Abstract Orocual field is one of the largest growing onshore opportunities in North of Monagas basin, eastern Venezuela. The field is planning to increase its production potential to more than 500% in the next five years. Business plan involve new expansion opportunities with improving field economics. These opportunities include massive development of the shallow heavy oil horizons by steam injection and development drilling in the deeper light and condensate reservoirs. To accomplish such a challenging goal, it was necessary to estimate new requirements for surface facilities while considering both reservoir uncertainties and multiple development scenarios.

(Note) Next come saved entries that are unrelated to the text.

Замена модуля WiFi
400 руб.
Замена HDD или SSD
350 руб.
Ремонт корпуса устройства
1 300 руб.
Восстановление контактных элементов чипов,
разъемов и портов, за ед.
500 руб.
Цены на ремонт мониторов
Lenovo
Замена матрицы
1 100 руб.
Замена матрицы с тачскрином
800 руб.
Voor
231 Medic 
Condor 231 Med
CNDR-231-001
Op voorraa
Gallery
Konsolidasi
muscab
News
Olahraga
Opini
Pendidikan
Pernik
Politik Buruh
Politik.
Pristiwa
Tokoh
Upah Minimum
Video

This paper presents a unique and innovated method and a case-study for integrating multiple-reservoir forecasts with a surface facilities network, with economics and uncertainty. Subsurface responses from five Orocual formations were obtained from ten different reservoir simulation models with their associated well constraints. One single surface network model was used to gather production information from all the reservoirs and likewise was used to develop alternate production scenarios. An automated workflow handled the integration of reservoir production uncertainty, drilling schedule compliance, workover success, economics and varying surface facilities capacities.

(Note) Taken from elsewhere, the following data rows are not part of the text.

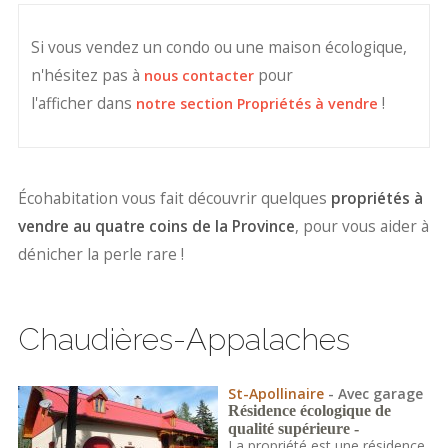
Si vous vendez un condo ou une maison écologique,
n'hésitez pas à
pour
nous contacter
l'afficher dans
!
notre section Propriétés à vendre
Écohabitation vous fait découvrir quelques
propriétés à
vendre au quatre coins de la Province
, pour vous aider à
dénicher la perle rare !
Chaudières-Appalaches
St-Apollinaire
- Avec garage
Résidence écologique de
qualité supérieure -
La propriété est une résidence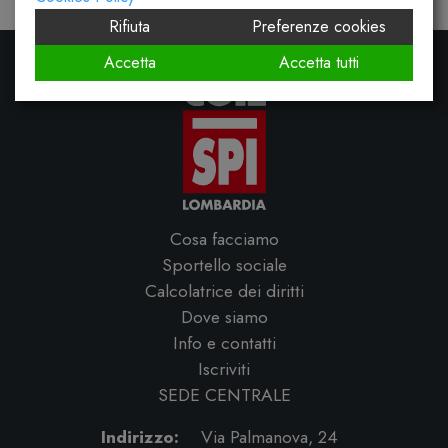
Rifiuta
Preferenze cookies
Accetta
Accetta tutti
Cosa facciamo
Sportello sociale
Calcolatrice dei diritti
Dove siamo
Info e contatti
Iscriviti
SEDE CENTRALE
Indirizzo:
Via Palmanova, 24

The procedure that we have developed in this effort permitted the visualization of a more realistic asset performance compared to requirements in the long-term. The procedure also identified future needs for artificial lift.
The methodology developed also served as a platform for the exhaustive optimization of wellbore and surface equipment sizing in the presence of uncertainties based on front-endloading (FEL) methodology. The procedure allowed the evaluation of parameters that affect uncertainty in well productivity, drilling schedule compliance, workover success, and varying surface facilities capacities, such as project execution time, workover success, facilities uptime, and facilities spare capacity.
Introduction Field production profiles often deviate from simulated ones. Multi-disciplinary field study is traditionally a sequential process; decisions are often broken down and disconnected. Often, reservoir engineers just model reservoir response up to the bottom-hole, production engineers model the whole wellbore up to the well-head, and process engineers model the surface facilities from the wellhead to the tank [Saputelli et al., 2002]. In general, most parties assume constant pressures at the boundaries throughout simulation period.
During field development, not all subsurface uncertainties are considered for evaluating all feasible surface scenarios. Changes in well productivity, water-front advance, free-gas production, and fluid composition will affect both reservoir and surface response. Because of the previous, surface facilities may remain sub-utilized, reservoir potential may not be obtained, and field economics may not be achieved at peak performance.
PDVSA has implemented a planning methodology for selecting the optimal field exploitation strategy called MIAS (sustainable integrated asset modeling) [Acosta et al., 2005; Khan et al., 2006]. MIAS Orocual project's objective is to assure optimal short-term field operating strategies in agreement with long-term reservoir management objectives with social and environmental responsibility. Before the project began, MIAS Orocual project required the readiness of a platform [Rodriguez et al., 2006] for the quantification of subsurface, wells, and surface uncertainty variables and the evaluation of the effect on the value creation.
An automated workflow for integrating multiple numerical reservoir simulated production profiles within one surface facilities network was developed and is presented in this paper.